/descartify

Primary LanguageC++BSD 2-Clause "Simplified" LicenseBSD-2-Clause

descartify

Table of Contents

  1. New C++ implementation
  2. What is descartify?
  3. Building descartify
  4. Using descartify
  5. Implementation
  6. Copying

New C++ implementation

This repository used to house a Python module, but its algorithm turned out to be broken. The new algorithm is very much slower, but more clear in terms of code, so it was deemed necessary to reimplement it in C++.

What is descartify?

descartify is a tool (two tools actually), to compute the Cartesian product of an arbitrary number of input sets. It can also take an arbitrary number of tuples and calculate the fewest possible groups of sets whose combined Cartesian product contains exactly those tuples.

Cartesian products

Given two sets A and B, their Cartesian product is defined as:

A xx B = {(a,b) | a in A ^^^ b in B}

The product is a set of all tuples (a,b) where a is in A and b is in B. For example:

{1,2} xx {3,4} = {(1,3),(1,4),(2,3),(2,4)}

This operation can be performed on an arbitrary number of input sets:

A xx B xx C xx ... = {(a,b,c,...) | a in A ^^^ b in B ^^^ c in C ^^^ ...}

Not commutative

A Cartesian product is not commutative. Changing the order of the operands will change the result:

A xx B != B xx A

Cardinality

The cardinality of a Cartesian product (i.e. the number of tuples outputted) is the same as the product of the cardinalities of all input sets. If input sets A and B each contain 2 elements, the cardinality of the product A xx B is:

2 * 2 = 4

Determining the groups of generating sets

Given a set of an arbitrary number of tuples, the fewest possible groups of sets whose combined Cartesian product contains exactly those tuples, can be calculated. For example:

{(1,3),(1,4),(2,3),(2,4)} = {1,2} xx {3,4}

Let's say we remove one tuple. What is an accurate result then?

{(1,3),(1,4),(2,3)}

Of course the original sets used to calculate the product is not an accurate representation of this new set of tuples. Instead, we need to find the groups of sets whose combined Cartesian product contains exactly those tuples:

{(1,2),(2,3), (1,4)} = {1,2} xx {3} uuu {1} xx {4}

Building descartify

descartify utilizes no build system as of now. On a Linux system, do:

$ cd ~/path/to/descartify_source
$ g++ -O3 -Wall -DUSE_LL -o product src/product.cpp src/common.cpp
$ g++ -O3 -Wall -o quotient src/quotient.cpp src/common.cpp

Using descartify from the command line

These instructions assume descartify was successfully built using the above instructions.

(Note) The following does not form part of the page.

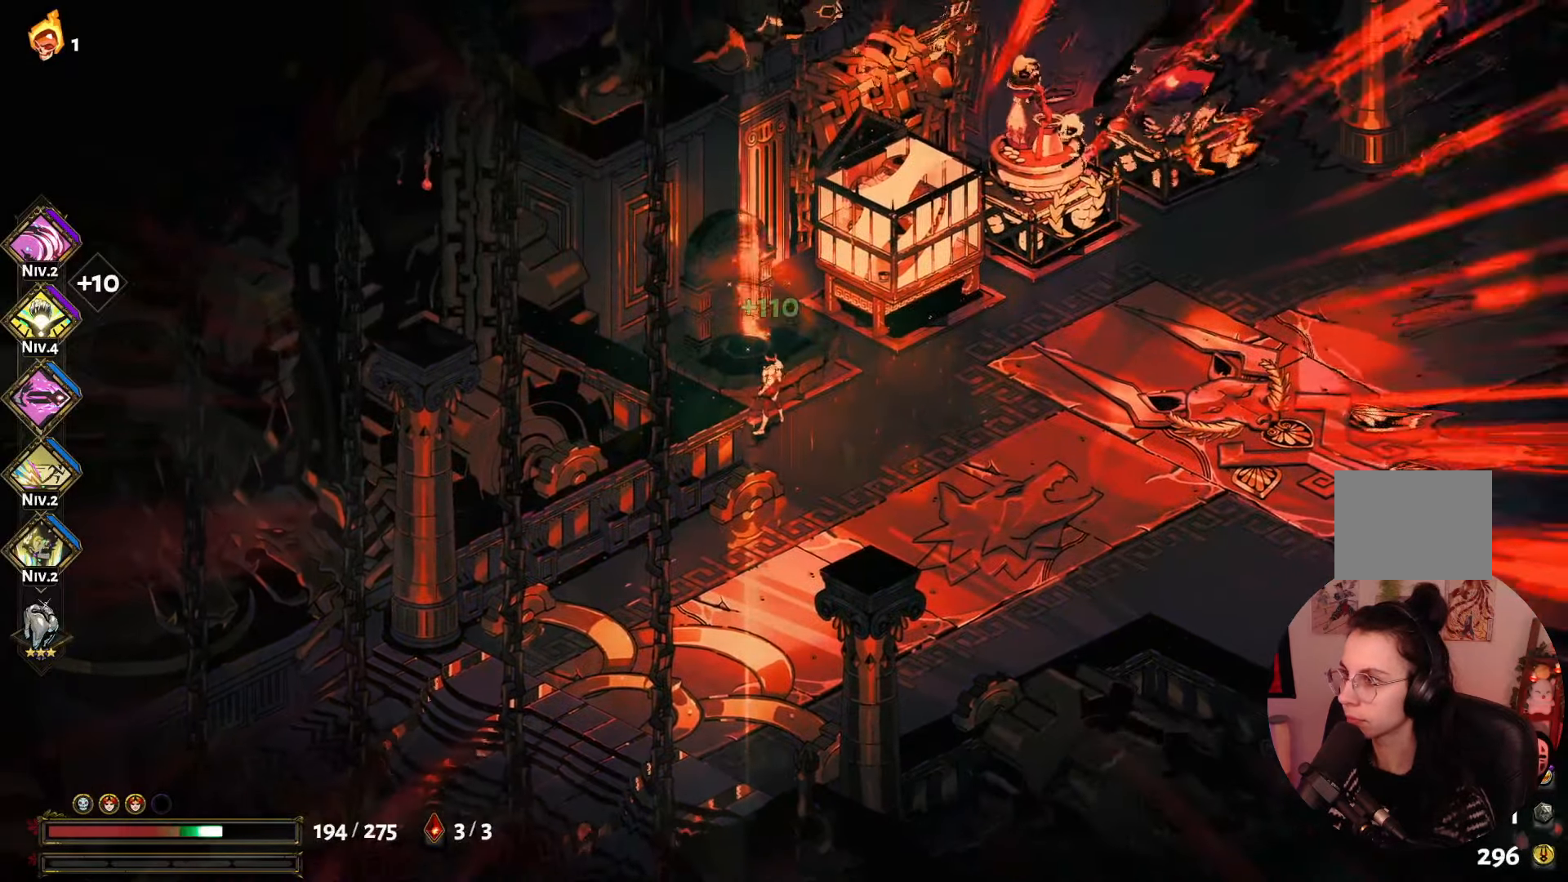
{"buttons": [], "left_stick": "center", "right_stick": "center", "events": []}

sets is a file with the following contents:

1,2,3
4,5,6

Invoking ./product with sets as input will then produce the Cartesian product of the sets found in said file:

$ ./product <sets
1,4
2,4
3,4
1,5
2,5
3,5
1,6
2,6
3,6

Invoking ./quotient on this output will recreate the original generating sets. Beware that the time complexity of this program is O(n^n). A typical dataset of mine will usually take 3 seconds on my hardware (1080 input tuples). Note that each group of generating sets is delimited with a double-percent (%%):

$ ./product <sets | ./quotient
1,2,3
4,5,6
%%

As previously explained, if one group of generating sets cannot exactly represent the input tuples, ./quotient will determine the groups of generating sets whose combined cartesian product contains exactly those tuples. If we were to store the output of ./product <sets in a file called prod and then edit it (or otherwise filter the output, using grep, awk or some other tool), so that it looks like this:

# The tuple (2,4) was removed
1,4
3,4
1,5
2,5
3,5
1,6
2,6
3,6

./quotient <prod would then output the following:

1,3
4,5,6
%%
2
5,6
%%

Implementation

A description of the implementation will be provided once the programs are deemed not-so-unstable.

Copying

This software package utilizes the license commonly known as "BSD 2-Clause". For details, see file 'LICENSE'.